Spero di aver postato nel posto giusto, grazie  :Wink: 

Edit gutter: Hai postato nel posto giusto  :Wink:  Mi sono permesso di aggiungere i bbcode nel post in modo da risultare più leggibile.

----------

## mcollins77

Grazie per l'edit, attendo risposte

----------

## Cazzantonio

puoi postare il contenuto della dir /boot ? (dopo averla montata  :Wink:  )

----------

## mcollins77

Ho risolto anche io il mio problema con grub.
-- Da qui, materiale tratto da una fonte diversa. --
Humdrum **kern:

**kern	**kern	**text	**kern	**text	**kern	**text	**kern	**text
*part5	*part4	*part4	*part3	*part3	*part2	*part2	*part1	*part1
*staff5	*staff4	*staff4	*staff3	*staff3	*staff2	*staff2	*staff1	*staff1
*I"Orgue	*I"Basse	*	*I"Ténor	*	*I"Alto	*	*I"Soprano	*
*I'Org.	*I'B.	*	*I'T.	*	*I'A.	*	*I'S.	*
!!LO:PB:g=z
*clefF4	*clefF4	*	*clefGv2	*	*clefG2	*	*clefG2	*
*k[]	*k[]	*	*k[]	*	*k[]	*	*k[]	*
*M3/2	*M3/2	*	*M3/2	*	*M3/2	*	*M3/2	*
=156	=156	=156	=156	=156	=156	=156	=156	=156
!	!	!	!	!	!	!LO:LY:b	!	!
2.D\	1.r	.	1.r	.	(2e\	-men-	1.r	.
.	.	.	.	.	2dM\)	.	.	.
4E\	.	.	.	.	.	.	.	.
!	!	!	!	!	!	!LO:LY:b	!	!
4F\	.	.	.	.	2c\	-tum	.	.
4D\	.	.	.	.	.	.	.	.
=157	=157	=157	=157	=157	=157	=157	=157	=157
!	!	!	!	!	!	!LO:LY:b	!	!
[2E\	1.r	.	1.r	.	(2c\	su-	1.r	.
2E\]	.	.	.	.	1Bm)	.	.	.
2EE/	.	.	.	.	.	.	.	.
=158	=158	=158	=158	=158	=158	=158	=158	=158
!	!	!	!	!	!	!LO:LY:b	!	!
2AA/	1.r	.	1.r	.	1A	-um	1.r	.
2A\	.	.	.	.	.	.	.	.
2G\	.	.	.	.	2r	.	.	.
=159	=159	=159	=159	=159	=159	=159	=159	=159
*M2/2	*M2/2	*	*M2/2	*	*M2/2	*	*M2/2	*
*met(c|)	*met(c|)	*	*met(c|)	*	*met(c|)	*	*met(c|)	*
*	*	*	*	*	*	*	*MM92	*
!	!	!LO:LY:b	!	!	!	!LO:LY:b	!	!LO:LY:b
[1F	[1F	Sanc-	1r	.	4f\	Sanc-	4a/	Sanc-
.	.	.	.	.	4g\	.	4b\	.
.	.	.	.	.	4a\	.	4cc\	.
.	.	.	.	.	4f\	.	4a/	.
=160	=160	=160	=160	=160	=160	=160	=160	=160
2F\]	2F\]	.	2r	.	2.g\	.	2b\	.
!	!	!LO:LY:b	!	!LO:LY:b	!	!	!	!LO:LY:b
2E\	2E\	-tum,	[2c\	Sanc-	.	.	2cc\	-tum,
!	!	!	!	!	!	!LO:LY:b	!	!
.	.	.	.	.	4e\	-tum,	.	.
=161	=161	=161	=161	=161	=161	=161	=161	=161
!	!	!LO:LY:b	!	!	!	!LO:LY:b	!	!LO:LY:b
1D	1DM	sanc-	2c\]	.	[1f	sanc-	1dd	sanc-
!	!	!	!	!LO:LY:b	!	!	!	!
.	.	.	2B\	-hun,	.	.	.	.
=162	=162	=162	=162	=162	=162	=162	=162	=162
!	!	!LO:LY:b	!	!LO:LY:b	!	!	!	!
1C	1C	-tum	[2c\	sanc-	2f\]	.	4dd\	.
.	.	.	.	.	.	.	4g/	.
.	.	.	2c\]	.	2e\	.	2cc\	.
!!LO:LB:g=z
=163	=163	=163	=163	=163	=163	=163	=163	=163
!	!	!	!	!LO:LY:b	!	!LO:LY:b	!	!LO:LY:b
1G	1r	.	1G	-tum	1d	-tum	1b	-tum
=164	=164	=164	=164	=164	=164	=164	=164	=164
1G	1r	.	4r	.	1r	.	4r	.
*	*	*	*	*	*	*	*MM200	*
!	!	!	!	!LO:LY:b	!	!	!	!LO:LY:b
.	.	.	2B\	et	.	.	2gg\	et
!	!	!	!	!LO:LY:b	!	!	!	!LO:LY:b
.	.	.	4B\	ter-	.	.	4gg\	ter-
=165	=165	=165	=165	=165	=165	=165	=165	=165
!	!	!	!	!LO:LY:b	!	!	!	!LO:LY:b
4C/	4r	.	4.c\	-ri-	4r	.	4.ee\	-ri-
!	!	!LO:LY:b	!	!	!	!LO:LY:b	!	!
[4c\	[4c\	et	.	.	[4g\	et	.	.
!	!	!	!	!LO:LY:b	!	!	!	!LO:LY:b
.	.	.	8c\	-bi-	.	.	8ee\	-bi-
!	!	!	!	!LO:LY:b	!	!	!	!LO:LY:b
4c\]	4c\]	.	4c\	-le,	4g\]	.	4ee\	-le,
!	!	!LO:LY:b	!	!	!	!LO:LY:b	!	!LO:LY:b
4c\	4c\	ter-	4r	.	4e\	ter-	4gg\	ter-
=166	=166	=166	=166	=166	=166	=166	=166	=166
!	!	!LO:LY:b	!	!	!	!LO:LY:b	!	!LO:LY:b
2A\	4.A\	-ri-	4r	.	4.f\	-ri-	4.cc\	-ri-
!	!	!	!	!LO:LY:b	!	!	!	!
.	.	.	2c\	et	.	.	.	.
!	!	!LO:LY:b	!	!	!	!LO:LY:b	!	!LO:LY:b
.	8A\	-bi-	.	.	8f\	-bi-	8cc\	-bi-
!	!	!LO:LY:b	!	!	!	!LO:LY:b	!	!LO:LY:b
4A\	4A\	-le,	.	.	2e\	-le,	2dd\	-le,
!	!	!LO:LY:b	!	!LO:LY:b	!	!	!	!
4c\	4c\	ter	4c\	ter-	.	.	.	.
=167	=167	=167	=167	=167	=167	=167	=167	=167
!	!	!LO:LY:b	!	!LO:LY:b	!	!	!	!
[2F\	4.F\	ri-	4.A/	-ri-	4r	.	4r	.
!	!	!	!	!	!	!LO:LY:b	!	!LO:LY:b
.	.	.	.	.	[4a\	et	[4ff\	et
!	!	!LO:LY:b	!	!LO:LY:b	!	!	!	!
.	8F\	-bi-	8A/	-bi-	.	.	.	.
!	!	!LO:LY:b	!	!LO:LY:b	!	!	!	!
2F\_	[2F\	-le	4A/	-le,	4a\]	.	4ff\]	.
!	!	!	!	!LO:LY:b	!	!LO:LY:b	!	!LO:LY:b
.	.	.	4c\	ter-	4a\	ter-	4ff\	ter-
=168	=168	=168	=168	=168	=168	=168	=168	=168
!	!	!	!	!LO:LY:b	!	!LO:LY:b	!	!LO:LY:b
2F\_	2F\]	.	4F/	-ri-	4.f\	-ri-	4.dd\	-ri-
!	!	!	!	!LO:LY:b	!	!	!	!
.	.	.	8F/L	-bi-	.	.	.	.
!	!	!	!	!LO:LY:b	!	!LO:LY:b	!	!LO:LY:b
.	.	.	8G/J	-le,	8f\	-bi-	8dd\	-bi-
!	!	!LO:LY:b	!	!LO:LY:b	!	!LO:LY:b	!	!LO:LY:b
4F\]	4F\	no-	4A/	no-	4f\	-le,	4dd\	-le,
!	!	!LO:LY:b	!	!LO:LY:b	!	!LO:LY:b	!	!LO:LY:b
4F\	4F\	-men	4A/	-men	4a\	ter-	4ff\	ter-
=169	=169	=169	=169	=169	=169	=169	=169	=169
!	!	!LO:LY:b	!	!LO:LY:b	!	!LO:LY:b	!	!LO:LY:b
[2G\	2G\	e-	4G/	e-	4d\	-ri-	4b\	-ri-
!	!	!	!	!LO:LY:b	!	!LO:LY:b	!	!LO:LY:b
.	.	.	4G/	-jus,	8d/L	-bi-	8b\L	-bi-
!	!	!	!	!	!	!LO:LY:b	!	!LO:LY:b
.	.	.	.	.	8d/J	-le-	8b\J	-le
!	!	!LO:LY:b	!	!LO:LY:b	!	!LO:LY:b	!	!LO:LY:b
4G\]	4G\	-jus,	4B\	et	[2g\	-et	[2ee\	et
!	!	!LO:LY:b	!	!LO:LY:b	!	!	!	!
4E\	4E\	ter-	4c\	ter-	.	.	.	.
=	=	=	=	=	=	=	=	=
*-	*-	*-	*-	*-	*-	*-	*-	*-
In compenso ho un altro problema coi superblock, cercherò qualche 3ad che ne parli qui.

grazie a tutti voi per la collaborazione  :Smile: 

----------

## Realnot

Salve, ho anche io un problema al boot con grub, dopo aver finito l'installazione ed aver eseguito il reboot del sistema, mi appare questo messaggio:

BOOTING 'GENTOO LINUX 2.6.20-r8

ROOT (HD0,1)

Filesystem type is ext2fs partition type 0x83

kernell /boot/kernel-genkernel-amd64--1.6.20-gentoo-r8 root=/dev/ram0 init=/linuxrc

ERROR 15: file not found

tabella partizioni:

--------------------------------

hda1  windows      ""               300gb

hda2  ext2            "linux boot" 100mb

hda3  linux swap   "swap"        500mb

hda4  ex3             "linux"        100gb

--------------------------------

successivamento premo C e avvio da windows, ed eccomi qui da voi... se ho capito bene è un errore del kernel, quindi devo ricompilare il kernel con genkernel e risettare di nuovo grub?

ps: se premo C nella schermata di selezione dell'OS entro nel cmd di grub, però ho lo schermo grigio con le righe bianche e non si vede molto bene...

coma faccio nella mia posizione a modificare di nuovo il file grub.conf?

Grazie in anticipo per il supporto

Tanti saluti

Realnot

----------